Convert rtf to html

Does anyone have some code to convert rtf to html? Don’t want to reinvent the wheel. I don’t need a full parser, just some colours and styles. textutil on the Mac does the conversion I need. But the CSS differs from execution to execution.

Did you try NSAttributedStringMBS class?

Thanks, NSAttributedStringMBS works almost.

this was on the -RIP- realsoftware forum …

' converts an rtf formatted Text To a pure html String.
' from http://forums.realsoftware.com/viewtopic.php?f=6&t=39729

Dim st As new StyledText
if st<>nil Then
  if IsRTFText( aRTFvalue) Then
    st.RTFData = aRTFvalue
  Else
    st.Text = aRTFvalue
  End If
  
  Dim Result As Boolean
  Dim Count, I As Integer
  Dim AllPiecesOfPage, PieceOfPage As String
  Dim Piece, Temp, WholeWebPage As String
  Dim SR As StyleRun
  
  Count = st.StyleRunCount
  AllPiecesOfPage = ""
  
  For I = 0 To Count - 1
    
    SR = st.StyleRun( I )
    PieceOfPage = SR.Text
    
    If SR.Bold = True Then
      PieceOfPage = "<b>" + PieceOfPage + "</b>"

# DATASET EXCERPTS

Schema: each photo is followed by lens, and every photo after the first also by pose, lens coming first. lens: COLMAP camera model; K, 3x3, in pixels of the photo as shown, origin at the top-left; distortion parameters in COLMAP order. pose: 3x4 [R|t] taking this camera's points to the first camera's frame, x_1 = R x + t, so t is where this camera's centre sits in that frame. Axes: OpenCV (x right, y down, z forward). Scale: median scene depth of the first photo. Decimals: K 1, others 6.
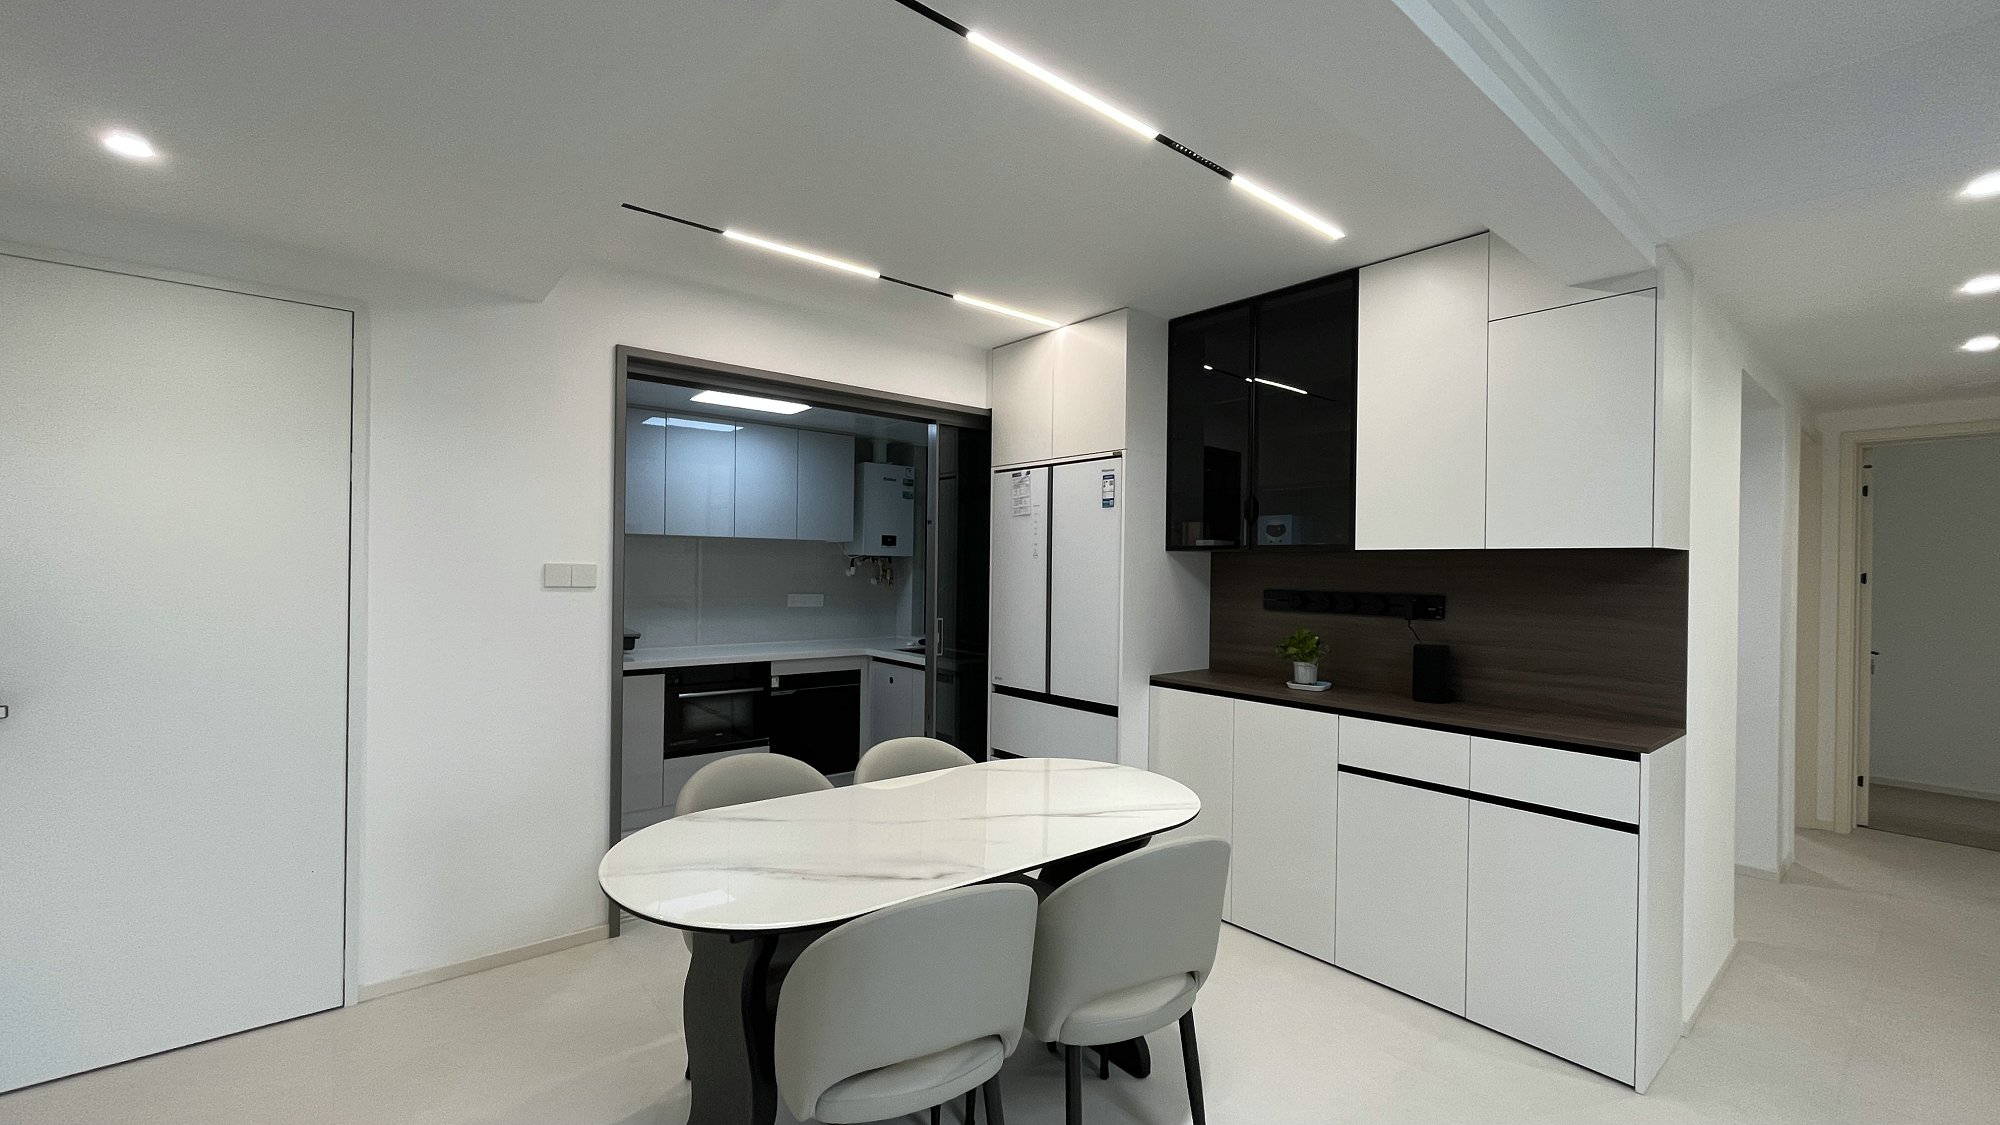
lens RADIAL K [[808.6, 0, 996.7], [0, 808.6, 567.9], [0, 0, 1]] dist [-0.004058, 0.000781]
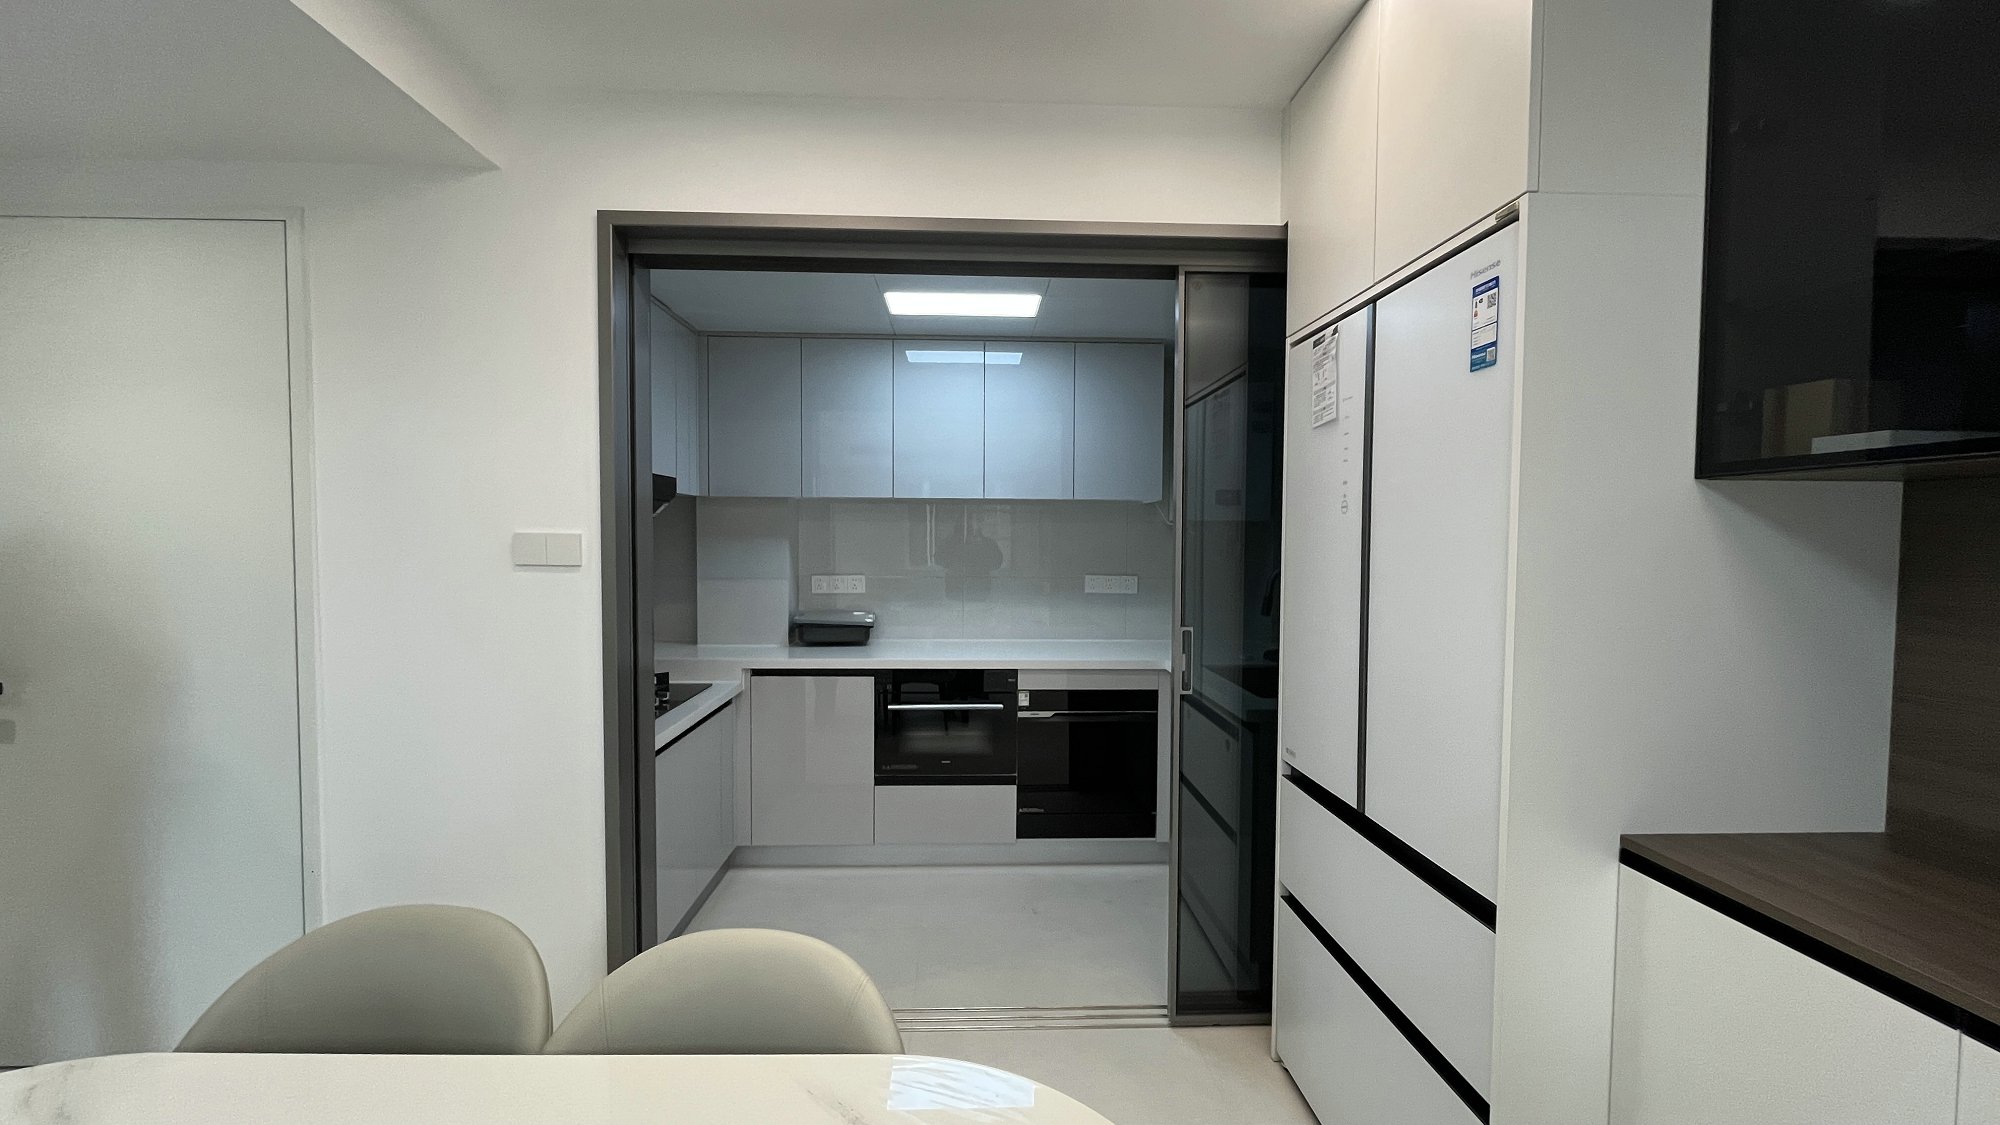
lens RADIAL K [[808.6, 0, 996.7], [0, 808.6, 567.9], [0, 0, 1]] dist [-0.004058, 0.000781]
pose [[0.796902, 0.014603, -0.603932, 0.182767], [0.004822, 0.999522, 0.030531, 0.004640], [0.604089, -0.027242, 0.796451, 0.556191]]
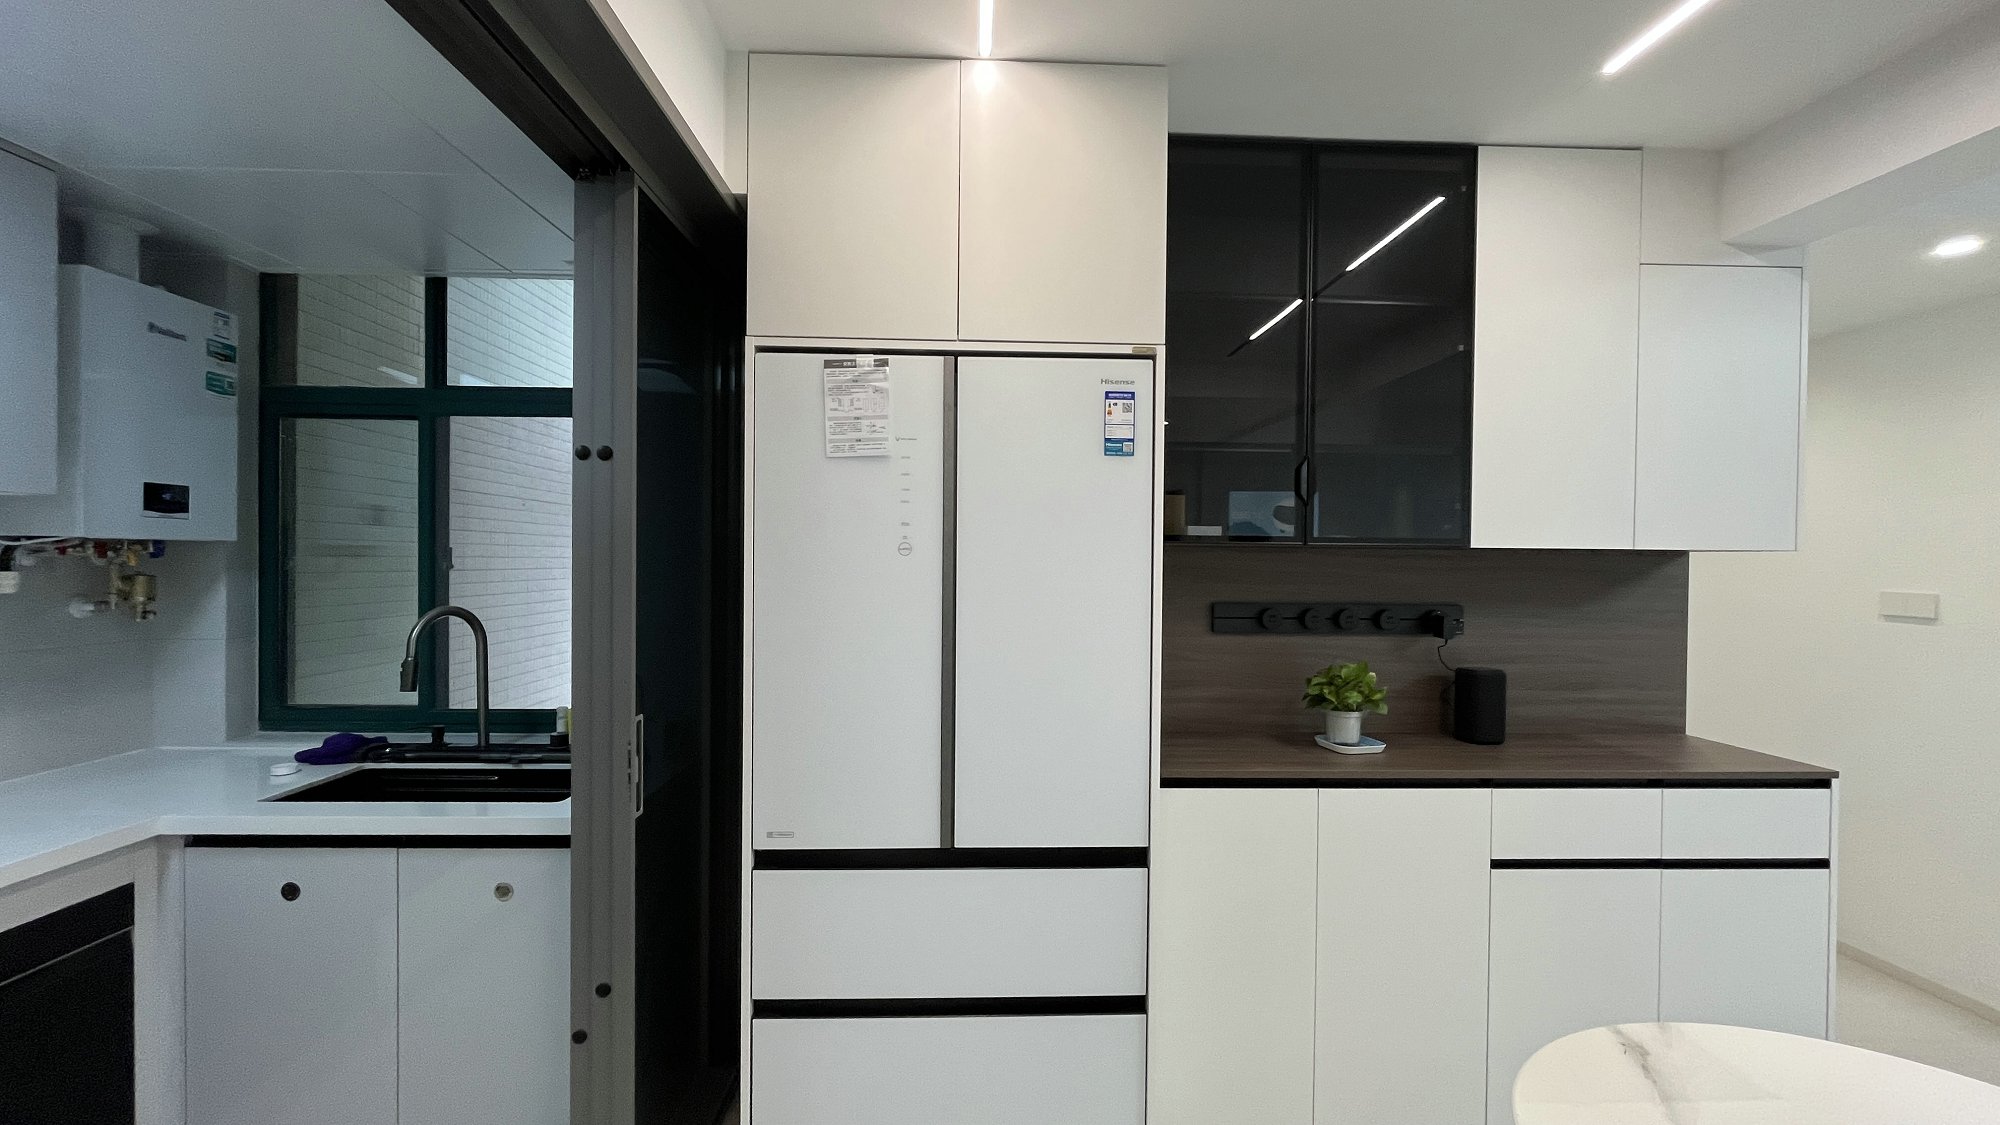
lens RADIAL K [[808.6, 0, 996.7], [0, 808.6, 567.9], [0, 0, 1]] dist [-0.004058, 0.000781]
pose [[0.610382, -0.015882, 0.791948, -0.302647], [-0.000916, 0.999784, 0.020757, -0.015697], [-0.792106, -0.013395, 0.610236, 0.743367]]
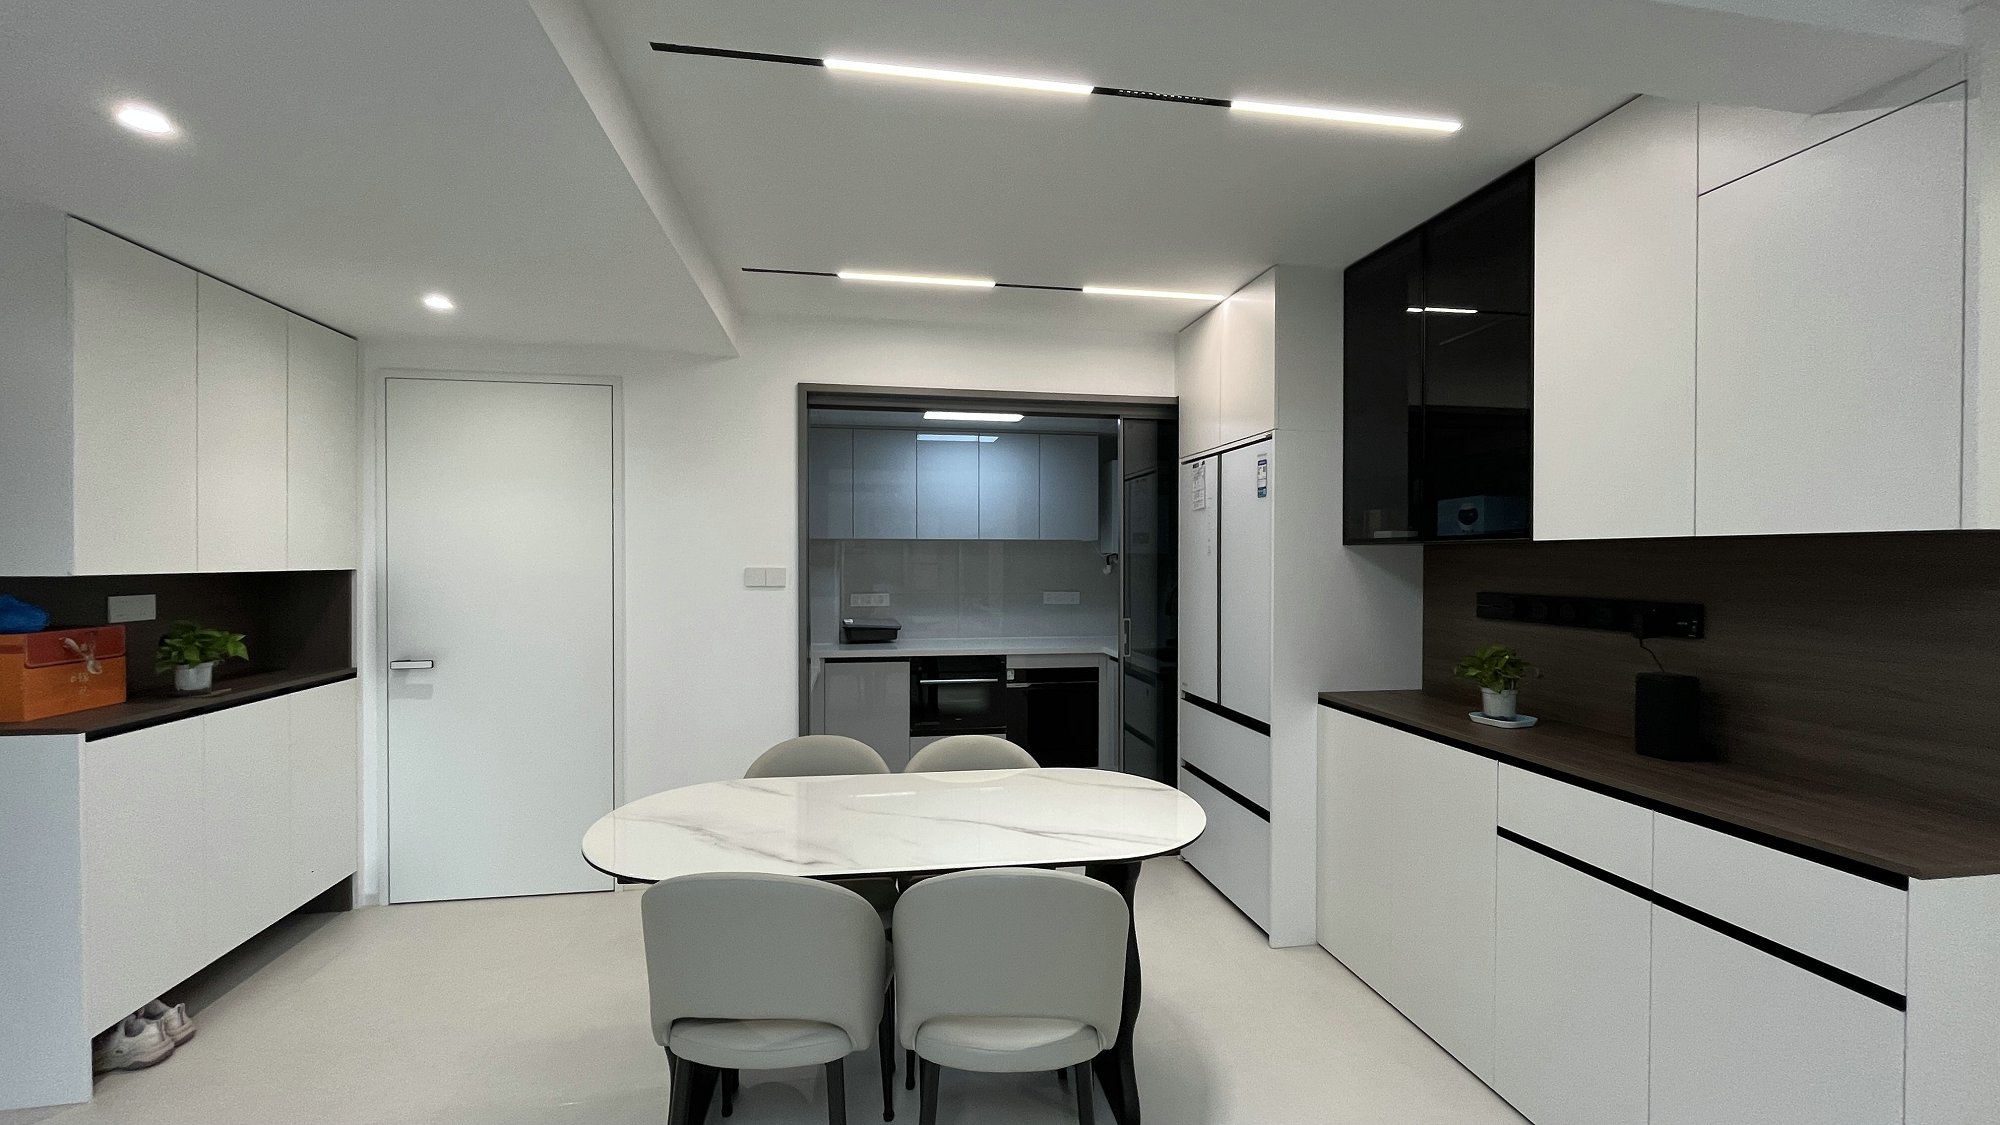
lens RADIAL K [[808.6, 0, 996.7], [0, 808.6, 567.9], [0, 0, 1]] dist [-0.004058, 0.000781]
pose [[0.866321, -0.007081, -0.499437, 0.321174], [0.010230, 0.999941, 0.003567, -0.004237], [0.499383, -0.008200, 0.866343, 0.095647]]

# EXERCISE SET
1) Reproduce the forum thread on converting RTF to HTML in full, without any changes.
2) Transcribe every line of the entries with lens and pose data exactly, leaving out the pictures.
The forum thread on converting RTF to HTML and the entries are independent of each other.

# SOLUTIONS BELOW
1)
Convert rtf to html

Does anyone have some code to convert rtf to html? Don’t want to reinvent the wheel. I don’t need a full parser, just some colours and styles. textutil on the Mac does the conversion I need. But the CSS differs from execution to execution.

Did you try NSAttributedStringMBS class?

Thanks, NSAttributedStringMBS works almost.

this was on the -RIP- realsoftware forum …

' converts an rtf formatted Text To a pure html String.
' from http://forums.realsoftware.com/viewtopic.php?f=6&t=39729

Dim st As new StyledText
if st<>nil Then
  if IsRTFText( aRTFvalue) Then
    st.RTFData = aRTFvalue
  Else
    st.Text = aRTFvalue
  End If
  
  Dim Result As Boolean
  Dim Count, I As Integer
  Dim AllPiecesOfPage, PieceOfPage As String
  Dim Piece, Temp, WholeWebPage As String
  Dim SR As StyleRun
  
  Count = st.StyleRunCount
  AllPiecesOfPage = ""
  
  For I = 0 To Count - 1
    
    SR = st.StyleRun( I )
    PieceOfPage = SR.Text
    
    If SR.Bold = True Then
      PieceOfPage = "<b>" + PieceOfPage + "</b>"

2)
Schema: each photo is followed by lens, and every photo after the first also by pose, lens coming first. lens: COLMAP camera model; K, 3x3, in pixels of the photo as shown, origin at the top-left; distortion parameters in COLMAP order. pose: 3x4 [R|t] taking this camera's points to the first camera's frame, x_1 = R x + t, so t is where this camera's centre sits in that frame. Axes: OpenCV (x right, y down, z forward). Scale: median scene depth of the first photo. Decimals: K 1, others 6.
lens RADIAL K [[808.6, 0, 996.7], [0, 808.6, 567.9], [0, 0, 1]] dist [-0.004058, 0.000781]
lens RADIAL K [[808.6, 0, 996.7], [0, 808.6, 567.9], [0, 0, 1]] dist [-0.004058, 0.000781]
pose [[0.796902, 0.014603, -0.603932, 0.182767], [0.004822, 0.999522, 0.030531, 0.004640], [0.604089, -0.027242, 0.796451, 0.556191]]
lens RADIAL K [[808.6, 0, 996.7], [0, 808.6, 567.9], [0, 0, 1]] dist [-0.004058, 0.000781]
pose [[0.610382, -0.015882, 0.791948, -0.302647], [-0.000916, 0.999784, 0.020757, -0.015697], [-0.792106, -0.013395, 0.610236, 0.743367]]
lens RADIAL K [[808.6, 0, 996.7], [0, 808.6, 567.9], [0, 0, 1]] dist [-0.004058, 0.000781]
pose [[0.866321, -0.007081, -0.499437, 0.321174], [0.010230, 0.999941, 0.003567, -0.004237], [0.499383, -0.008200, 0.866343, 0.095647]]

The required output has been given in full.